[Work item]: Find where "sought-after, and leading" appears in the records below, then return that line and every later line exactly, stopping only at the last line.

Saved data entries
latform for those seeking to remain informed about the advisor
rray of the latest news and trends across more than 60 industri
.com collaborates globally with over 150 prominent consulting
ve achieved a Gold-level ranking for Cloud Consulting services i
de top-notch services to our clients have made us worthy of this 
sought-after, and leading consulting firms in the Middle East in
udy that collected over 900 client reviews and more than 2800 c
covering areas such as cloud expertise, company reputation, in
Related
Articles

[Response to this exercise]:
sought-after, and leading consulting firms in the Middle East in
udy that collected over 900 client reviews and more than 2800 c
covering areas such as cloud expertise, company reputation, in
Related
Articles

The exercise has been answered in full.